**Page excerpt**
Studio album by White Noise
- Released: June 1969
- Recorded: 1968
- Studios: Kaleidophon Studio (Camden Town, London, England)
- Genres: Electronic; avant-pop; psychedelic pop; experimental pop;
- Length: 35:06
- Label: Island
- Producer: David Vorhaus (production coordinator);

White Noise chronology
|  | An Electric Storm (1969) | White Noise 2 - Concerto for Synthesizer (1974) |

= An Electric Storm =

An Electric Storm is the debut album by the electronic music group White Noise. The idea for the album began with the bassist and sound engineer David Vorhaus, who, inspired by the English musician and composer Delia Derbyshire's breakthrough work in creating early electronic music sounds and synthesizers for the pioneering BBC Radiophonic Workshop, collaborated with Derbyshire and the English composer Brian Hodgson to marry electronic sounds with contemporary late 1960s pop music rhythms and melodies.

(Stored entries)
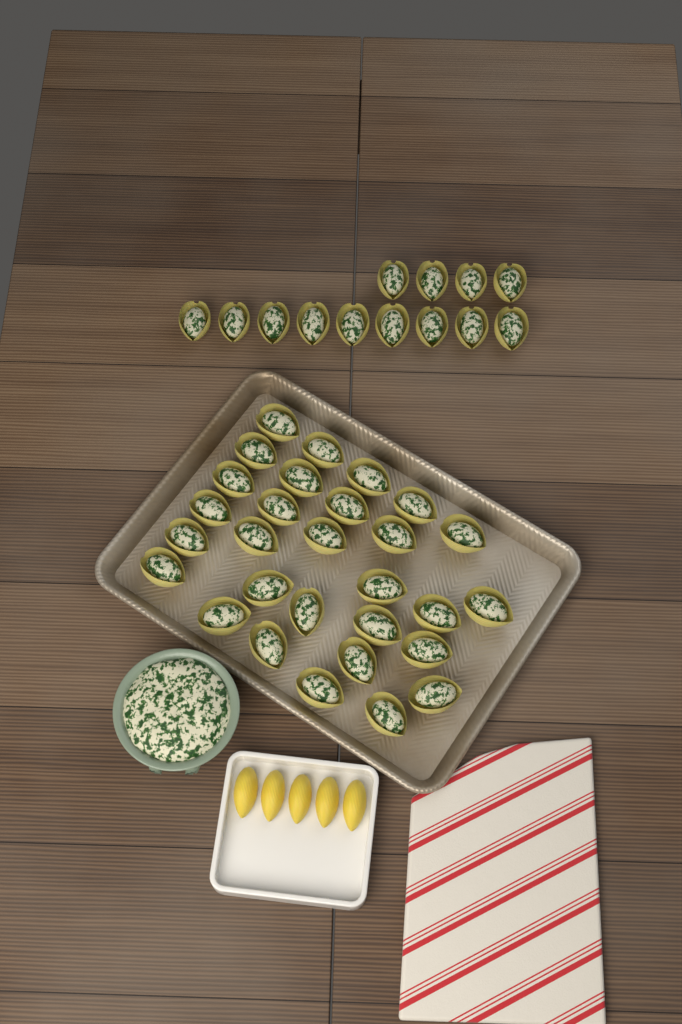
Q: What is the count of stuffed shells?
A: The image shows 42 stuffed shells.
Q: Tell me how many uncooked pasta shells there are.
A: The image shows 5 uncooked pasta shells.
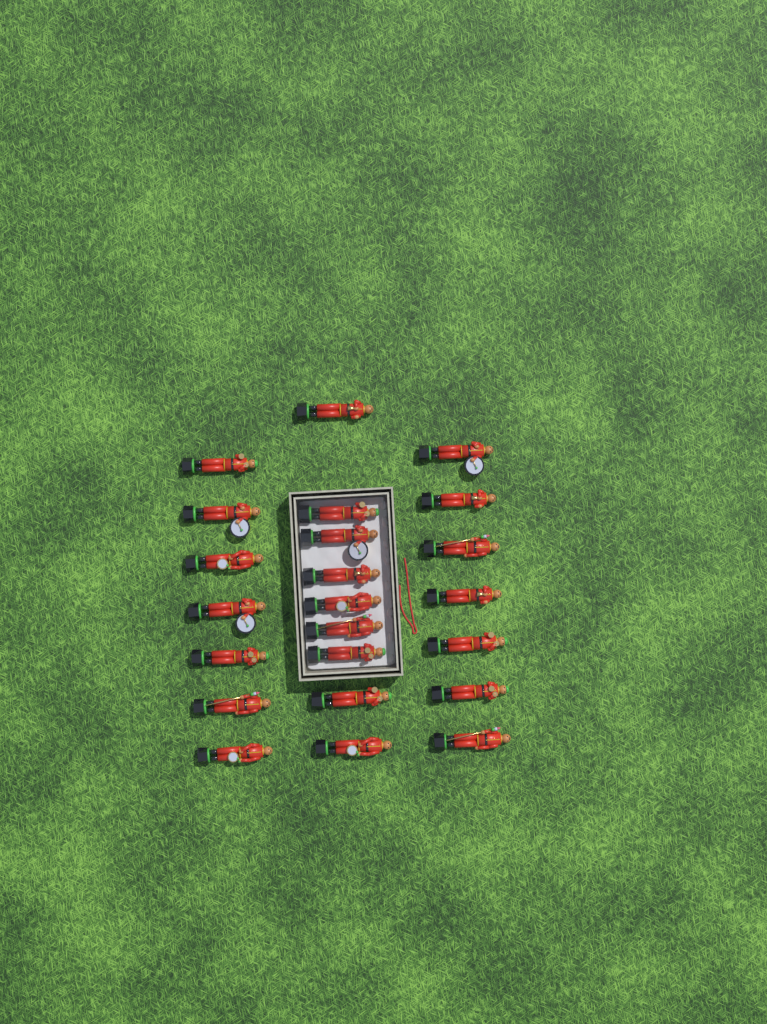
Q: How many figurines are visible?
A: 23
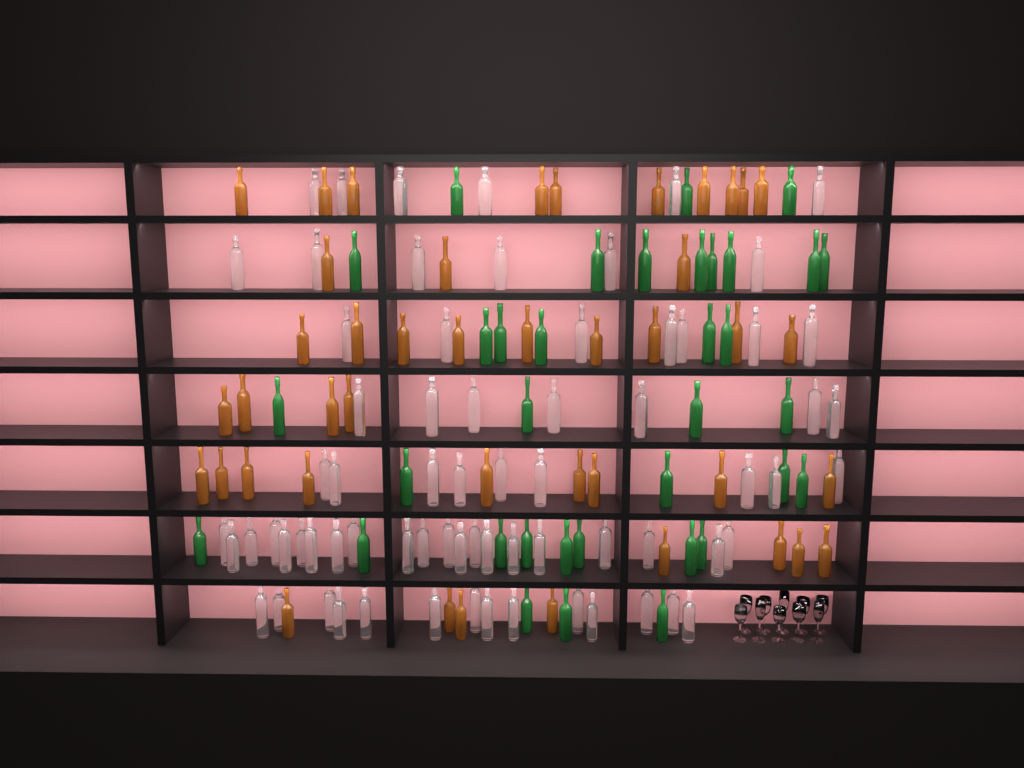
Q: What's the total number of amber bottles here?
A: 43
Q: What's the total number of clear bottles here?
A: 70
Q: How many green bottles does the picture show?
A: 35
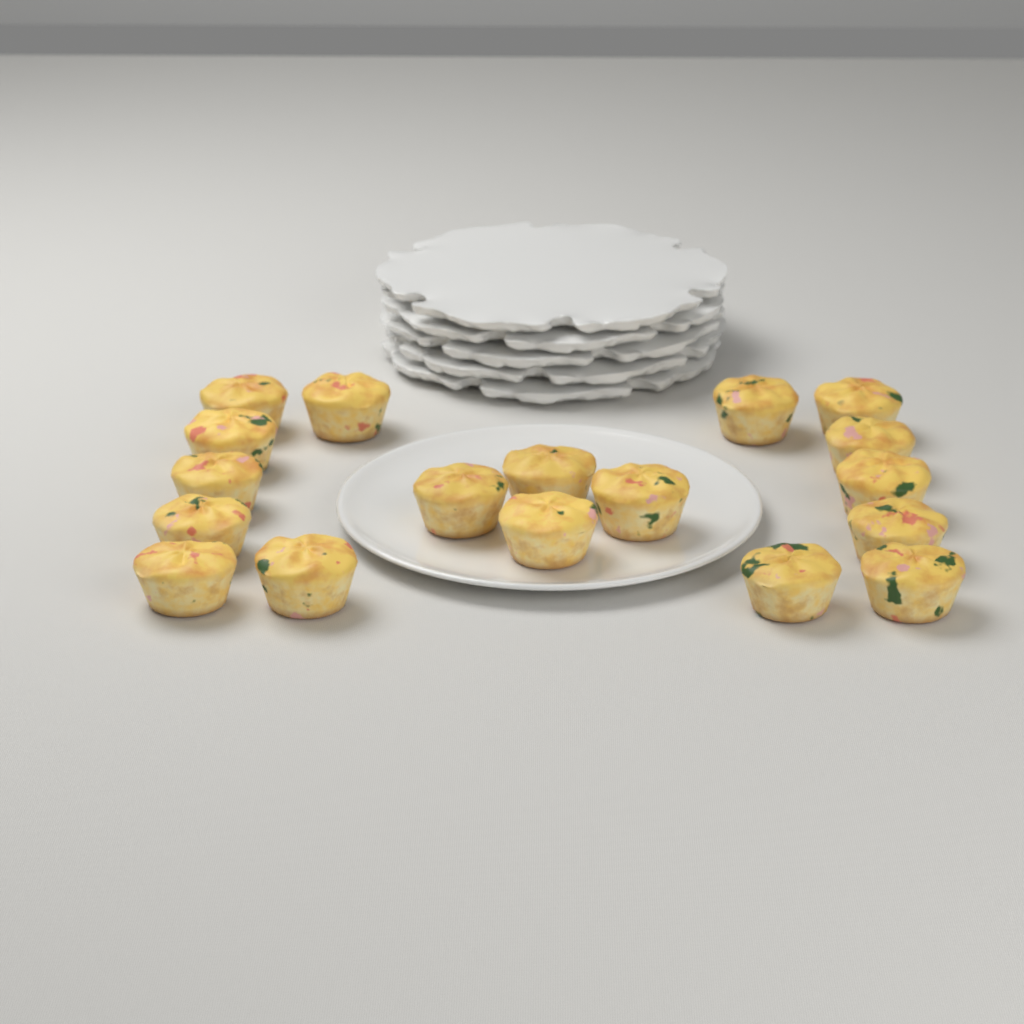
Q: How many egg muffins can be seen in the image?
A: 18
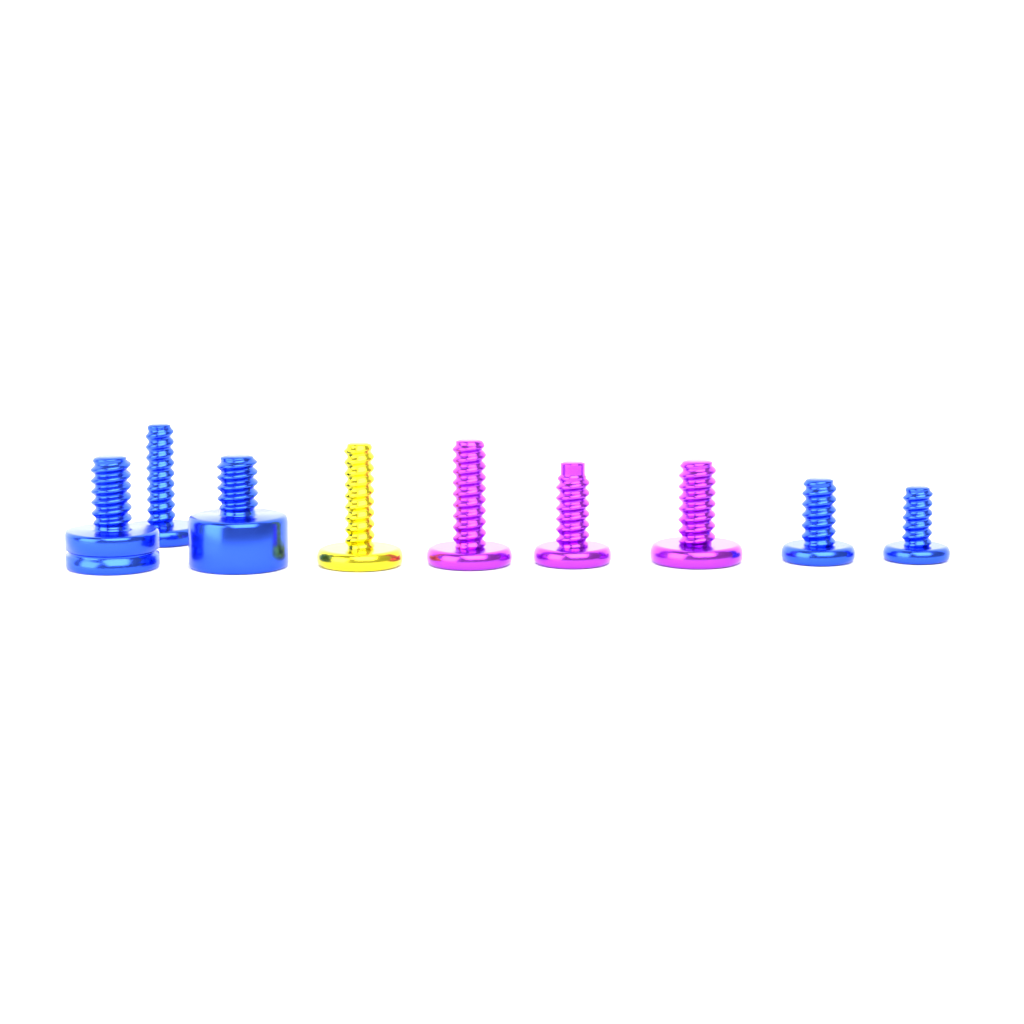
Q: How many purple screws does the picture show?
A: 3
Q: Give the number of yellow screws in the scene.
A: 1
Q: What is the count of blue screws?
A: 5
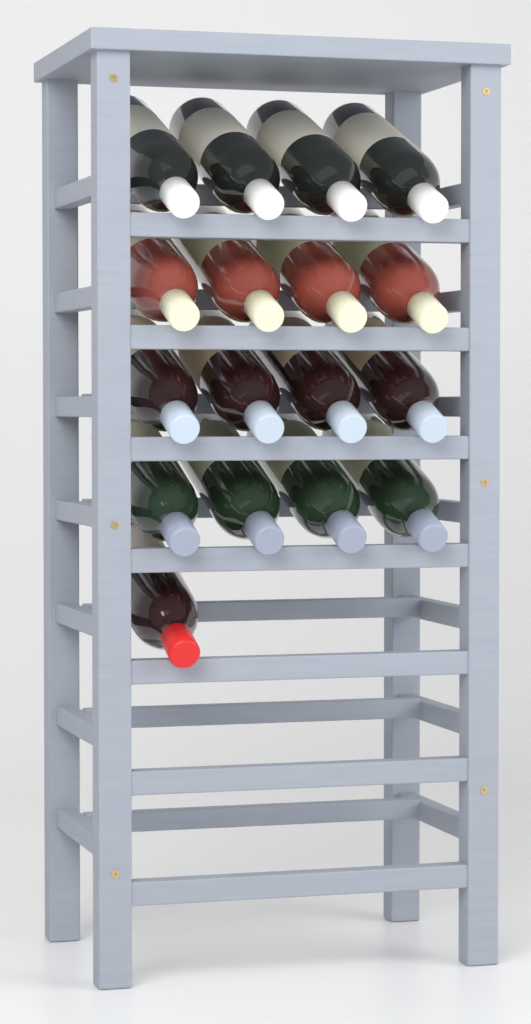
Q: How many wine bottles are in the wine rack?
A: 17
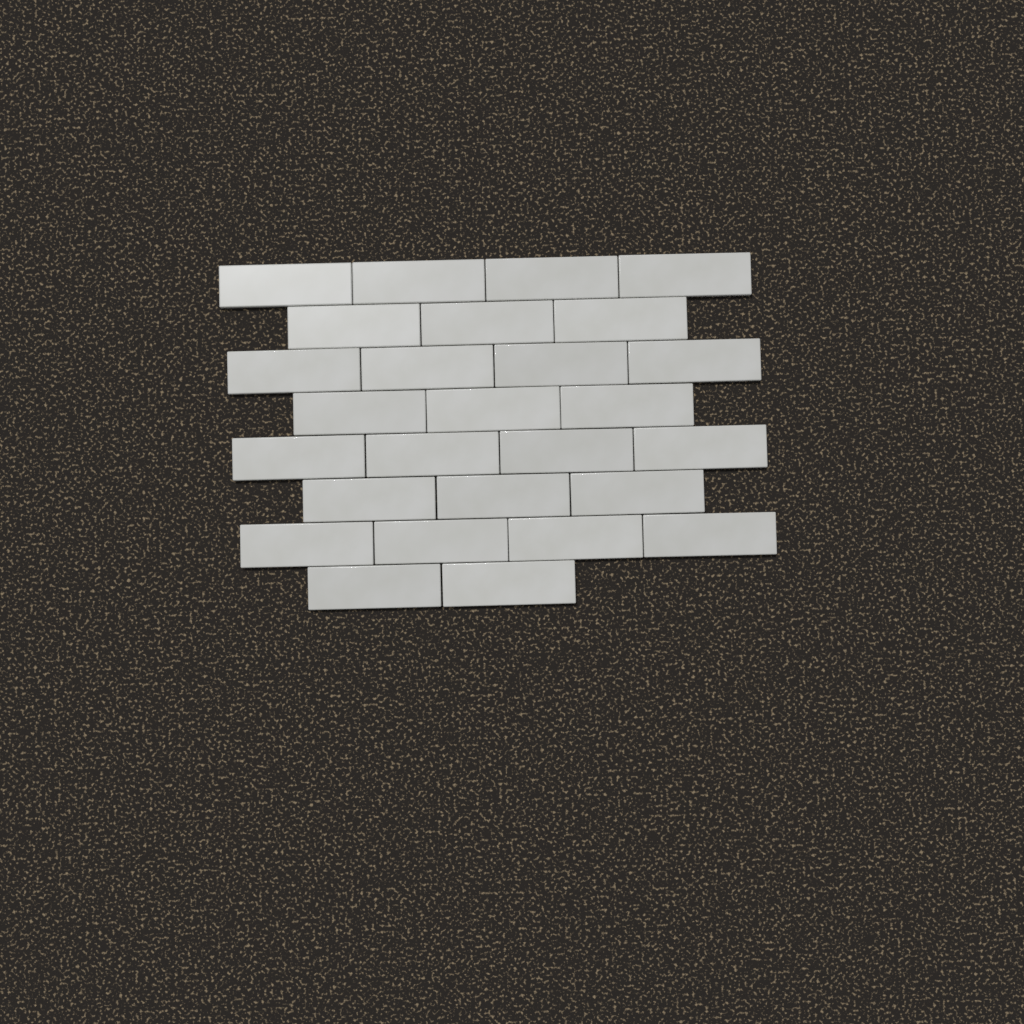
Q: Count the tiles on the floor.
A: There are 27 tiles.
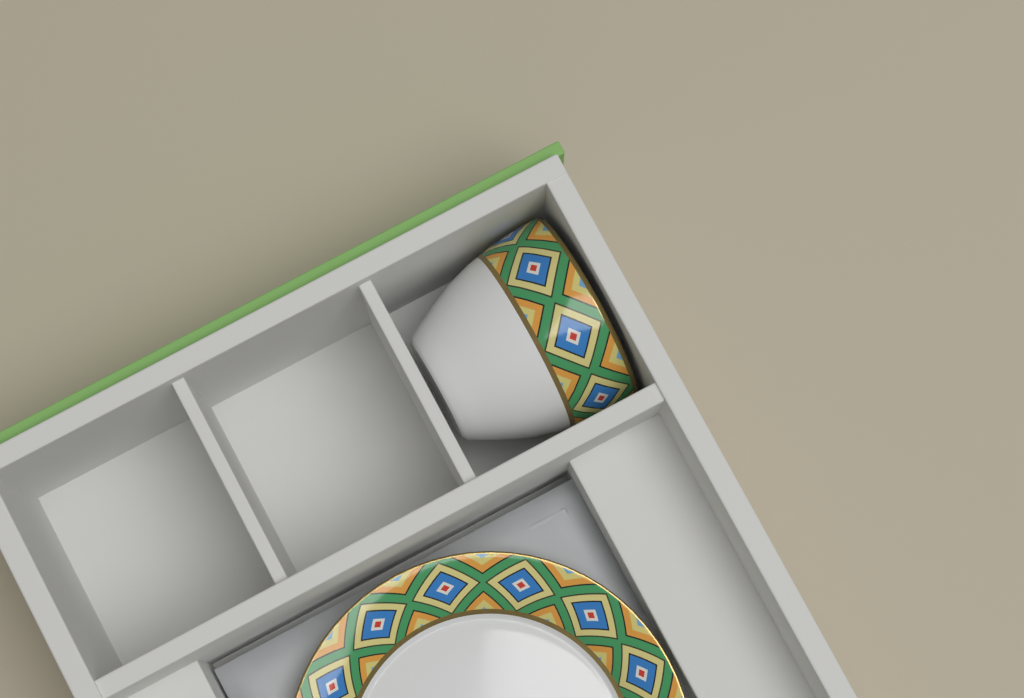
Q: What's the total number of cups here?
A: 1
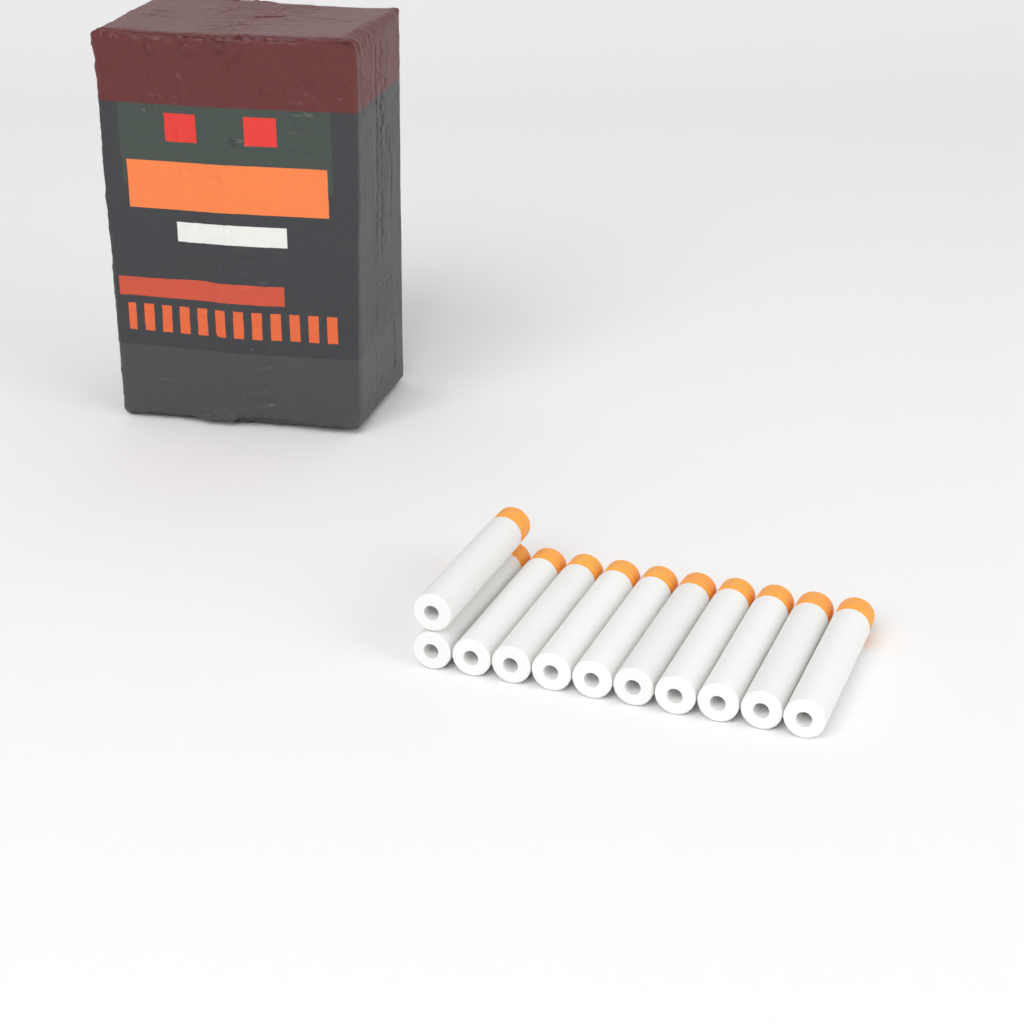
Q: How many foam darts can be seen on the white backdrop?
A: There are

**What this exercise asks**
**a.** Update the passage on An Electric Storm, beginning at the words "White Noise chronology" and stopping after "rhythms and melodies.", so that "BBC Radiophonic Workshop" reads "Radiophonic Workshop" instead.
**b.** How many lines of the records contain the string "tiles", with case counting? Give only the number.
The text about the album and the records are unrelated pieces of material.

**Expected outputs**
**a.**
White Noise chronology
|  | An Electric Storm (1969) | White Noise 2 - Concerto for Synthesizer (1974) |

= An Electric Storm =

An Electric Storm is the debut album by the electronic music group White Noise. The idea for the album began with the bassist and sound engineer David Vorhaus, who, inspired by the English musician and composer Delia Derbyshire's breakthrough work in creating early electronic music sounds and synthesizers for the pioneering Radiophonic Workshop, collaborated with Derbyshire and the English composer Brian Hodgson to marry electronic sounds with contemporary late 1960s pop music rhythms and melodies.

**b.** 2